(Written problem A): Transcribe the part of the article about Hiram Rivera starting at "Meet the new" and ending at "became Chalkbeat Philadelphia.".

(Document text):
Meet the new head of PSU, Hiram Rivera

This article was originally published in The Notebook. In August 2020, The Notebook became Chalkbeat Philadelphia.

As the new executive director of Philadelphia Student Union, Hiram Rivera wants to ensure that young people, as well as other community members, have a voice in shaping what happens in the District and to education in the city during this crisis-ridden time.

“The school system was not working before, and that needs to change,” he said.

“But that change should not happen without the community at the table. And when I say community, I mean students, parents, and teachers. Those [are the] folks who have a real vested interest in what happens in the schools because they’re the ones who are going to have to live with the decision and the outcome.”

PSU plans to work hard to push the District to be more transparent and find ways to promote real community participation in its decision-making, he said.

Rivera, 35, who took over the leadership of PSU earlier this year, also wants to maintain the high reputation that PSU has throughout Philadelphia and the country, and to guide young people toward success in their lives.

Originally from New Haven, Conn., Rivera began working with youth and organizing in high school. While working with the Connecticut branch of Public Allies, he received a 10-month fellowship in 2004 with Youth Rights Media, a nonprofit organization in New Haven that teaches high school students how to combine video media production and community organizing to advocate for change in their communities.

He eventually became the youth organizing coordinator for the organization. While there, he worked primarily on campaigns about the school-to-prison pipeline, seeking to end Connecticut’s use of juvenile training schools for very young students who got into trouble.

He helped Youth Rights Media launch a campaign to shut down Connecticut Juvenile Training School, a maximum security prison for boys ages 15 and under. They made a film called CJT$: At What Cost, which exposed the abuses that young boys faced while incarcerated. It may have played a role in Gov. Jodi Rell’s decision in 2005 to shut the facility down. However, in February 2008, she reversed this decision and the school still stands today.

In 2008, Rivera moved to New York and became the youth organizing coordinator at the Annenberg Institute for School Reform’s Urban Youth Collaborative.

After four years, he left for Philadelphia because he felt that he needed a change.

(Written problem B): Format the specimen entries as a numbered list, starting at the first line of the entries and ending at the line containing "genus: Justicia". Leave out blank lines.

(Data excerpts):
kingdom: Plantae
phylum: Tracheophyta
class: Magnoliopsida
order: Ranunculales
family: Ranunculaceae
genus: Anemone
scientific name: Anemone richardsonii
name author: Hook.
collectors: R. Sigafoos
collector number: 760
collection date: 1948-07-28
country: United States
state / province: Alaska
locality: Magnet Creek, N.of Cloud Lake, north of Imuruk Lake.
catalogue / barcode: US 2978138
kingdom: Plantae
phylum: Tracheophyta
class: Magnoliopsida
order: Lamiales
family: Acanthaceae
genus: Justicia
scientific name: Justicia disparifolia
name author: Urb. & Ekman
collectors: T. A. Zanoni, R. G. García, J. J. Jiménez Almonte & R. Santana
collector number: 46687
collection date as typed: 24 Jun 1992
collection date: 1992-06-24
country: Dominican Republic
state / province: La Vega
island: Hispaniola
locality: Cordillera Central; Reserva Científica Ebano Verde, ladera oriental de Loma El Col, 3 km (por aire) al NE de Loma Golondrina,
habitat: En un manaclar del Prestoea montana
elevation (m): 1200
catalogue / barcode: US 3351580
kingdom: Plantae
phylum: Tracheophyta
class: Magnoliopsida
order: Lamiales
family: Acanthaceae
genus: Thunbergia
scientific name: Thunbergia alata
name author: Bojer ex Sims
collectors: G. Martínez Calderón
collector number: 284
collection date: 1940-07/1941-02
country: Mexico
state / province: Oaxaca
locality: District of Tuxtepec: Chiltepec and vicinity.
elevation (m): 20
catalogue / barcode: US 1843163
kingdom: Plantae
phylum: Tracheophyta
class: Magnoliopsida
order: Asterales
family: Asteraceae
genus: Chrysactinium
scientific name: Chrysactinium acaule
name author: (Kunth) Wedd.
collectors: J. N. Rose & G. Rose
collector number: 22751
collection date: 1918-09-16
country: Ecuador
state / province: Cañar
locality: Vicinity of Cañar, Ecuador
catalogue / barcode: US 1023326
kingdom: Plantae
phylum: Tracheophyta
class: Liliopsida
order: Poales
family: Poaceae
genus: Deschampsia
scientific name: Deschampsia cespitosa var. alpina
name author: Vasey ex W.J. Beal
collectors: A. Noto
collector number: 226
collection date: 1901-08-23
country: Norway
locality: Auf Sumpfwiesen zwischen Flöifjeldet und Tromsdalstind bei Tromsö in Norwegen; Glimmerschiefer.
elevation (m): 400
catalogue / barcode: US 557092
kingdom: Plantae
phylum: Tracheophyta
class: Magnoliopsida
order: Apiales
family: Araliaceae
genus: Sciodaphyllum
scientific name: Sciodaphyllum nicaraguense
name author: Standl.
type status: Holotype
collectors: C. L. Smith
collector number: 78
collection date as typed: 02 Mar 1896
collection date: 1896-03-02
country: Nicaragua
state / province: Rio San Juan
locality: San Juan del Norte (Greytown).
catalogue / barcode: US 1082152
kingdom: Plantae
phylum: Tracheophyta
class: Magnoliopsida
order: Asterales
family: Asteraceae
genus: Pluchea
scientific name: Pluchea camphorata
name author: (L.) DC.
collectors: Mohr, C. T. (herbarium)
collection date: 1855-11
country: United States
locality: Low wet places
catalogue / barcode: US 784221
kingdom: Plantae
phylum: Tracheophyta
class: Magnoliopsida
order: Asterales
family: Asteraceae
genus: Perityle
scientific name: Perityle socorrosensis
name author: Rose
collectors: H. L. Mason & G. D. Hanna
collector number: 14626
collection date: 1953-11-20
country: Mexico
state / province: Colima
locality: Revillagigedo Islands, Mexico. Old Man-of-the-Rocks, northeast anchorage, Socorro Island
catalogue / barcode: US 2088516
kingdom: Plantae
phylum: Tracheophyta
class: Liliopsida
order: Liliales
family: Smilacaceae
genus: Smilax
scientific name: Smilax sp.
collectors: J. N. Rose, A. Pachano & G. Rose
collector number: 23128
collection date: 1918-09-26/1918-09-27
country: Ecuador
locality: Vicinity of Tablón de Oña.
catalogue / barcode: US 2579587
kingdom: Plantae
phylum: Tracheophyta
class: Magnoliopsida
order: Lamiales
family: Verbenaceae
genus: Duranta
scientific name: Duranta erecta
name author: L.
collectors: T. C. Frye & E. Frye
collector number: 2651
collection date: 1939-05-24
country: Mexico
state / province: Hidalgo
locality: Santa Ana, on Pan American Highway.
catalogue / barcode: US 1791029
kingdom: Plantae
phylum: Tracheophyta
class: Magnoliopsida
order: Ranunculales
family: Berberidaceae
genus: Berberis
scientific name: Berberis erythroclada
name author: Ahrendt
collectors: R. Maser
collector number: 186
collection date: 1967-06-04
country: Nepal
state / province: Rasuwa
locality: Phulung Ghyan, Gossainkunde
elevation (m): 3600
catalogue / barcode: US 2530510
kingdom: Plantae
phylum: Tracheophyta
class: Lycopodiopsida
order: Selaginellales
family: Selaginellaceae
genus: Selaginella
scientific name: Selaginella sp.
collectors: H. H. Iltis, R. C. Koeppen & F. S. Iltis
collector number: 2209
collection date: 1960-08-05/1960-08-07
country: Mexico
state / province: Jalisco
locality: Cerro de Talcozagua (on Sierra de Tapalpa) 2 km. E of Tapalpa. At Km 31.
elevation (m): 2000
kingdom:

(Response A):
Meet the new head of PSU, Hiram Rivera

This article was originally published in The Notebook. In August 2020, The Notebook became Chalkbeat Philadelphia.

(Response B):
1. kingdom: Plantae
2. phylum: Tracheophyta
3. class: Magnoliopsida
4. order: Ranunculales
5. family: Ranunculaceae
6. genus: Anemone
7. scientific name: Anemone richardsonii
8. name author: Hook.
9. collectors: R. Sigafoos
10. collector number: 760
11. collection date: 1948-07-28
12. country: United States
13. state / province: Alaska
14. locality: Magnet Creek, N.of Cloud Lake, north of Imuruk Lake.
15. catalogue / barcode: US 2978138
16. kingdom: Plantae
17. phylum: Tracheophyta
18. class: Magnoliopsida
19. order: Lamiales
20. family: Acanthaceae
21. genus: Justicia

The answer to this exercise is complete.